Surprisingly, Gabe was first, and it just hit the rest of the band from out of the blue. He loved playing, but just didn't want to be on the road any more. He loved his home; he loved his soulmate, Annie; he loved his cat, Mr. Solid; he loved TV, air conditioning, and talking with people on the phone. He also loved peace and harmony. So he announced it very professionally at a formal band business meeting, had obviously put a lot of thought into it, and was giving a month's notice, or however long it would actually take, to get a new bass player worked in. Reluctantly, the band found a replacement in Paul Schrader, longtime bassist with the Donna Rawlins Band from Madison. Paul gave them his notice, and was ready to start working in.

Gabe had not been one of the band's troubles; in fact, he was well-known for getting along with everybody, and was respected as the one the band always asked to mediate when any two of the guys in the band or the crew weren't getting along.
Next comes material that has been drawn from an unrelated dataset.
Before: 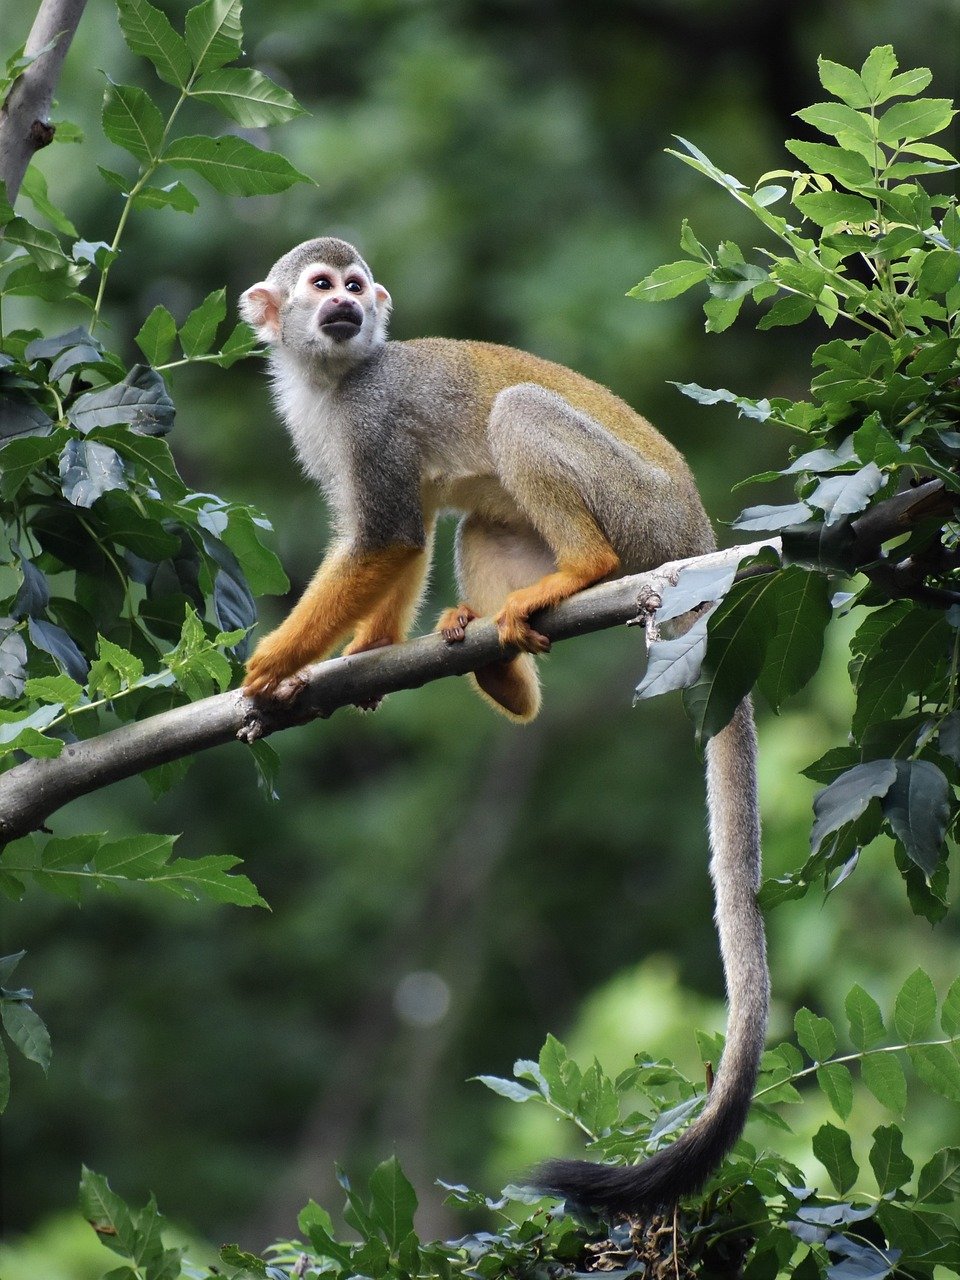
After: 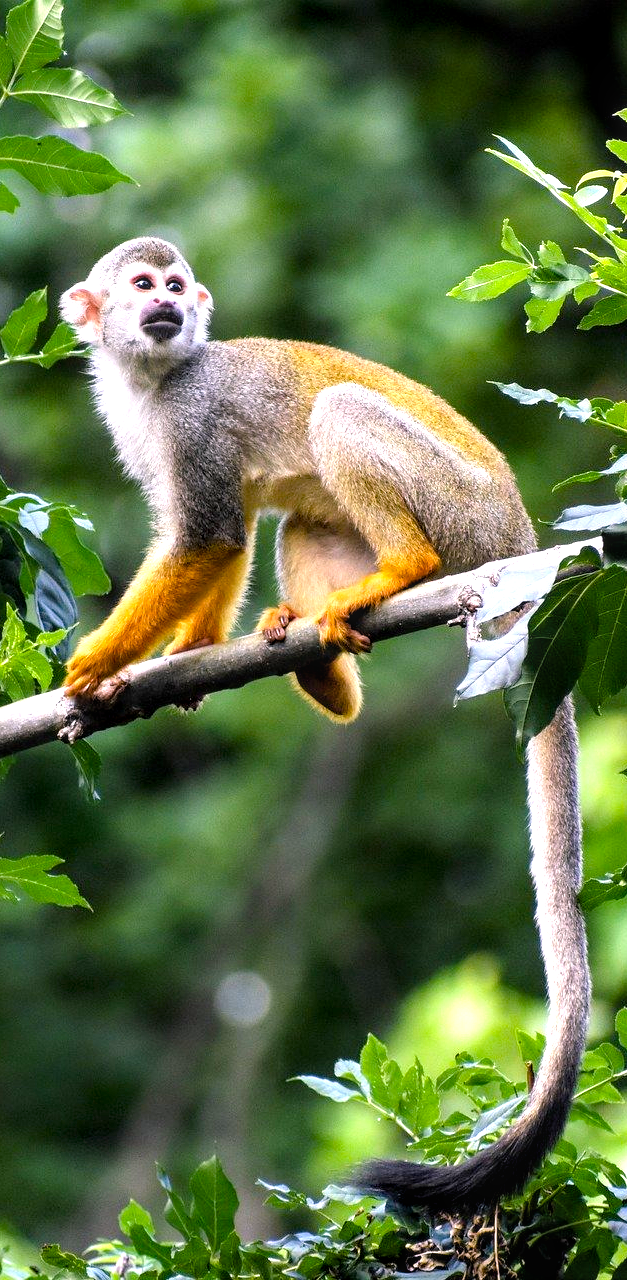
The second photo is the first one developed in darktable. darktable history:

But perhaps some new blood would get everyone to look at their own attitudes, and appreciate what they had going here. Paul was a very good bass player, and seemed a very nice guy. Maybe the band could find a way to forget the bitching and hurting and start healing itself, after all.
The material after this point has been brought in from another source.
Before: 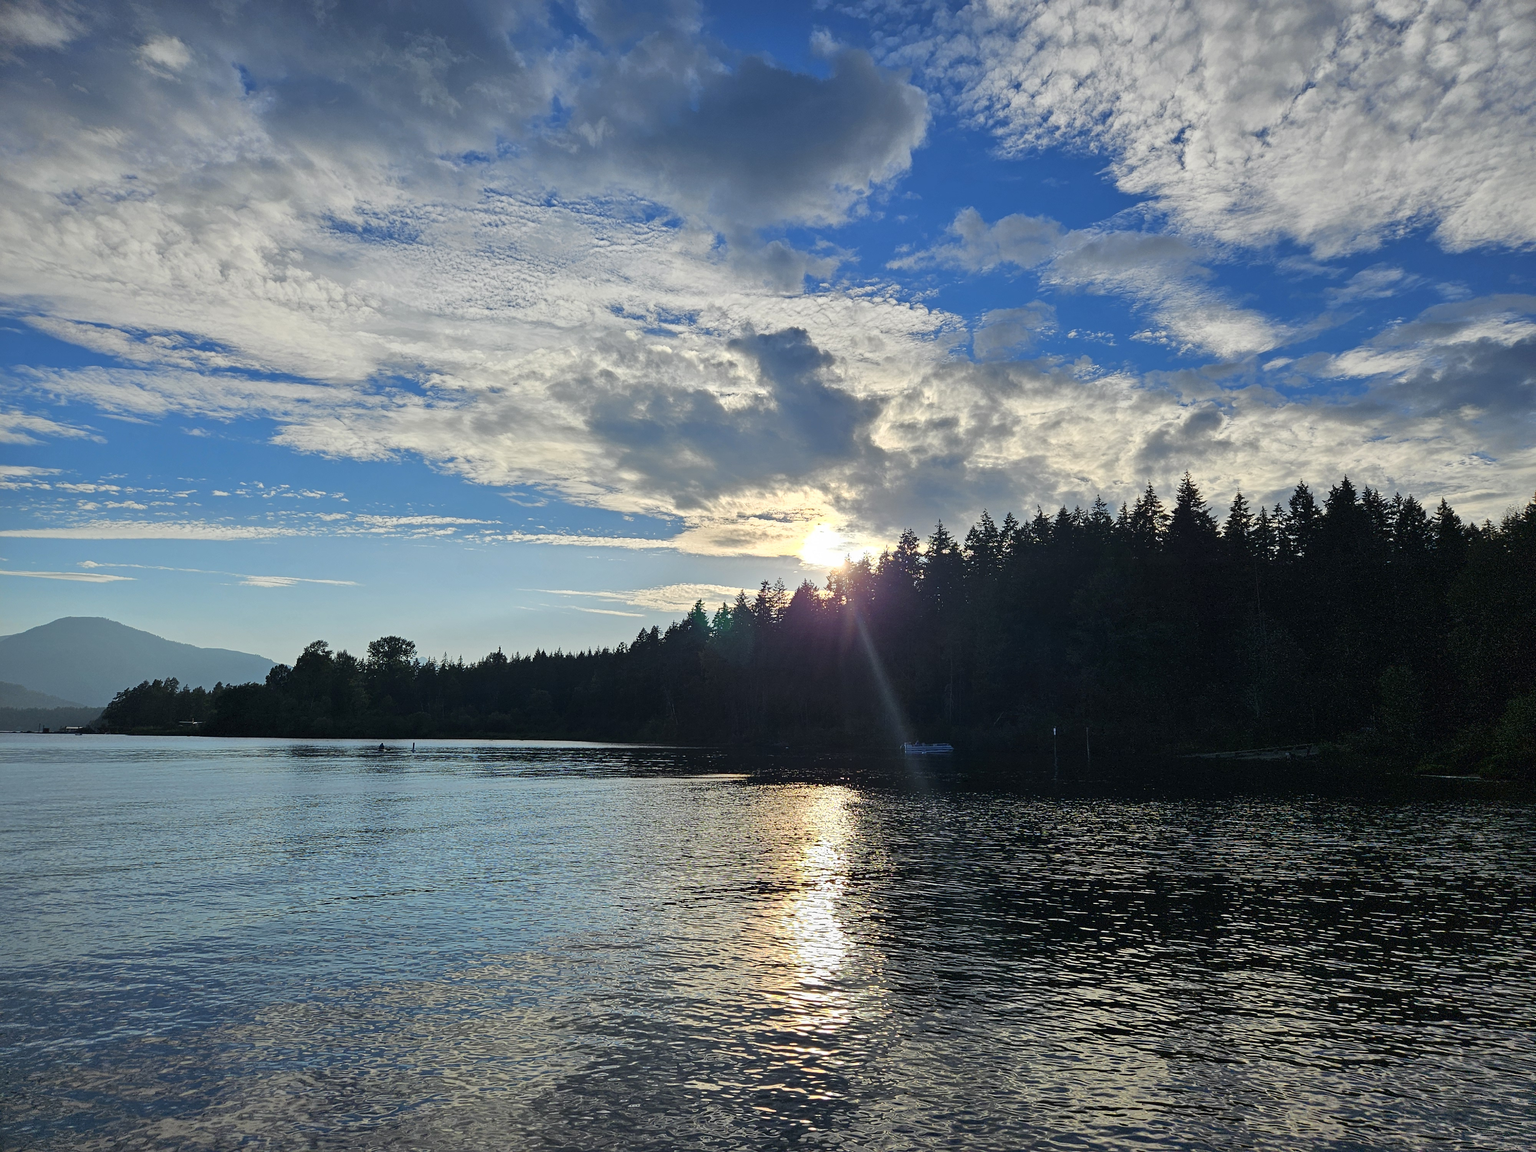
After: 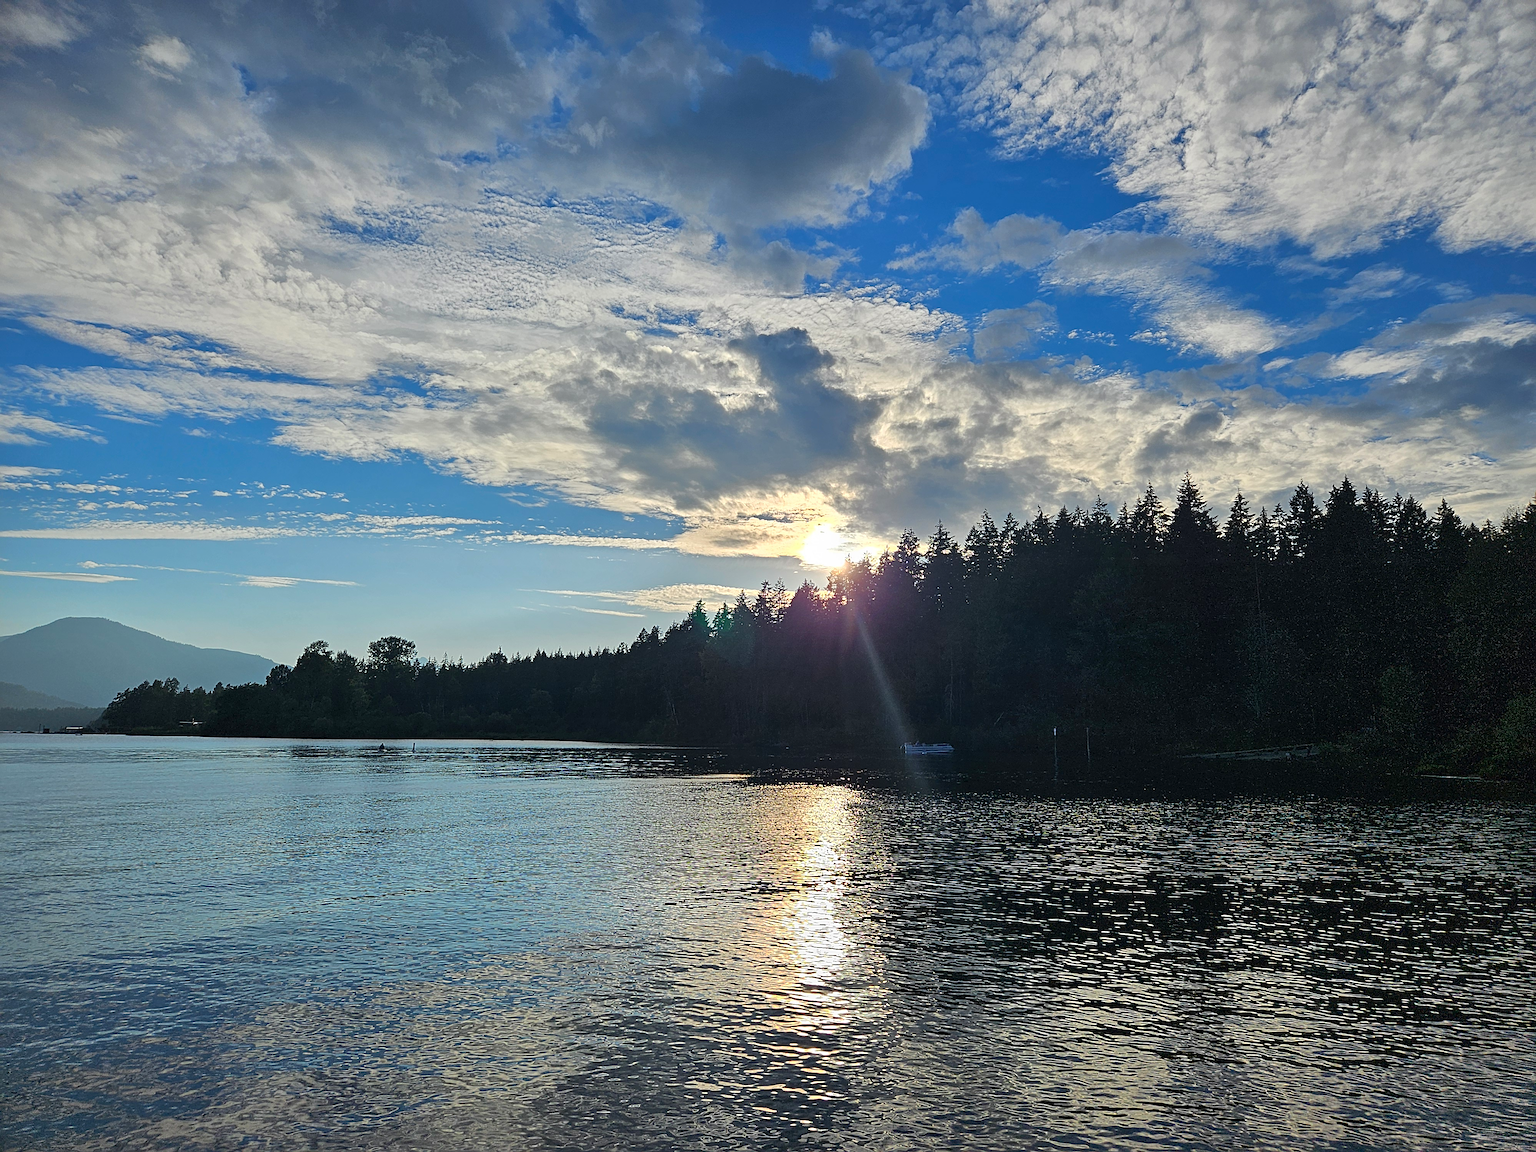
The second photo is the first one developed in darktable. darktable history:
sharpen: radius 2.767
shadows and highlights: shadows 25, highlights -25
Then everything went wrong.

Mondo, for the umpteenth time, said he was quitting. But this time was different. Seems he'd gotten a certain substantial amount of a certain substantial substance, worth a substantial amount of money, lent to him, with the agreement that after a certain amount of time, he was to pay that substantial amount of money. The idea being, that he was going to market certain smaller amounts of this certain substance and thus accumulate the substantial money that was owed, and pay the loan.
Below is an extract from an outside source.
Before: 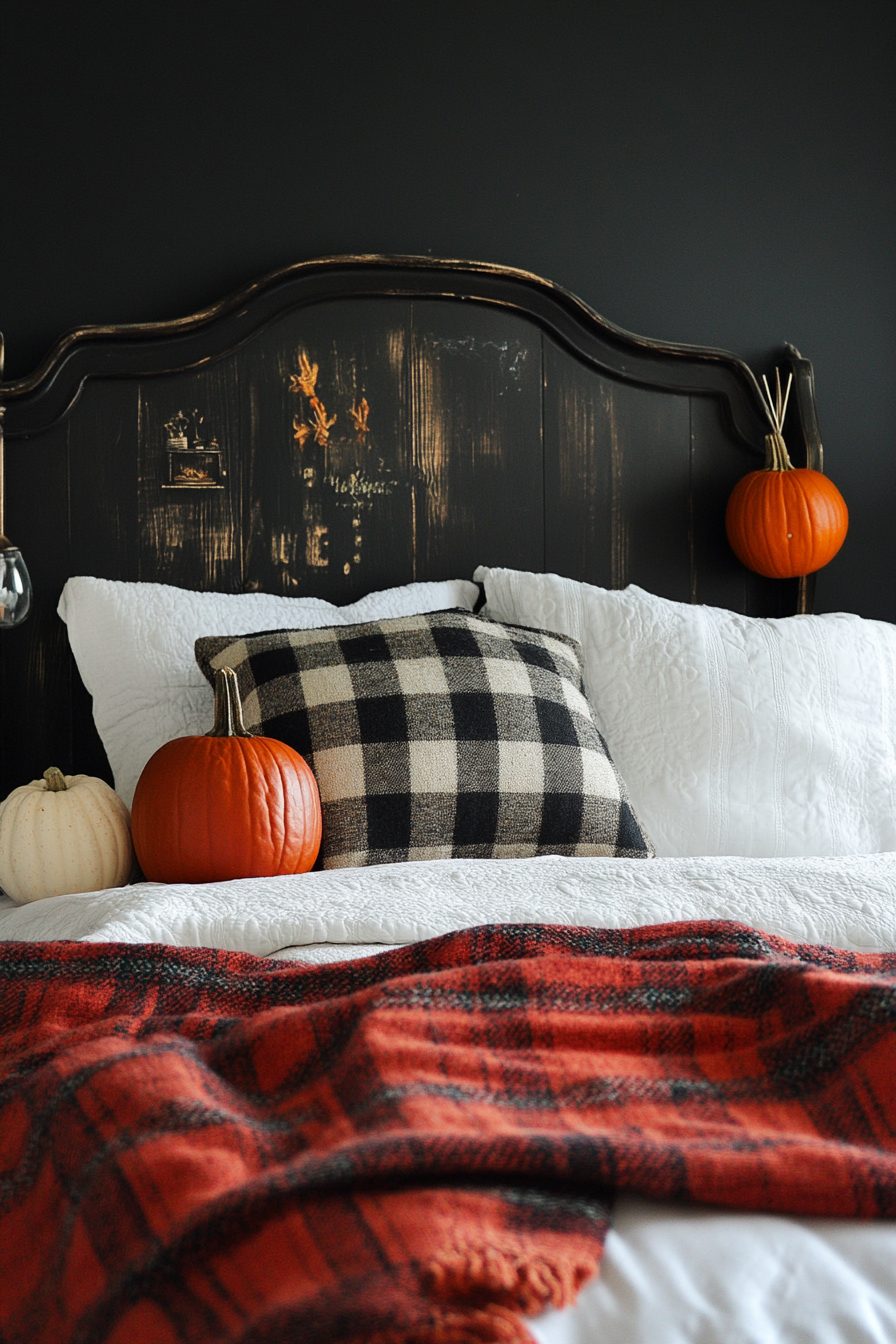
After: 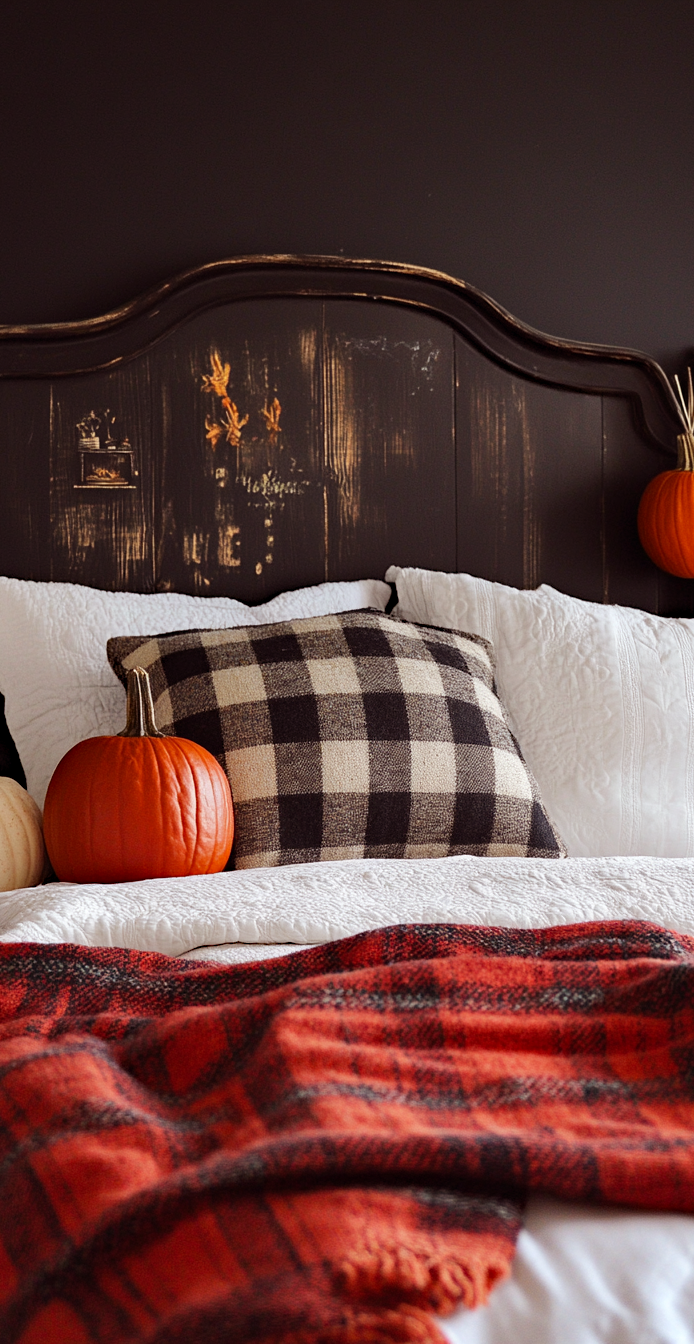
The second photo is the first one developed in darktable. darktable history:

This, he did not do. The alloted time by which he was to have paid this substantial amount of money, was very much gone, as was all of the substantial substance; the net result being, that a certain substantial message had reached Mondo that if he tried to go to a certain state called Iowa, his legs would be substantially broken. Thus informed, the band realized that Mondo wasn't about to go with them on the next weekend to play Maxwell's in Iowa City for three nights, to earn the money that everyone in the band fundimentally needed. (Photos - the Last Stand)

There are more gory details, but I plan on writing a book about the entire thing and charging money for it someday, so I'll leave that for later. Sorry to leave you hanging, but if you've read the story this far, I can assure you, the book will be worth the price. For now, I'll just leave it to say that, in the fall of 1983, the five-way, high-energy and higher-strung artistic marriage that had been THE...VERS exploded and crashed in flames of fatigue, frustration and bitter disappointment.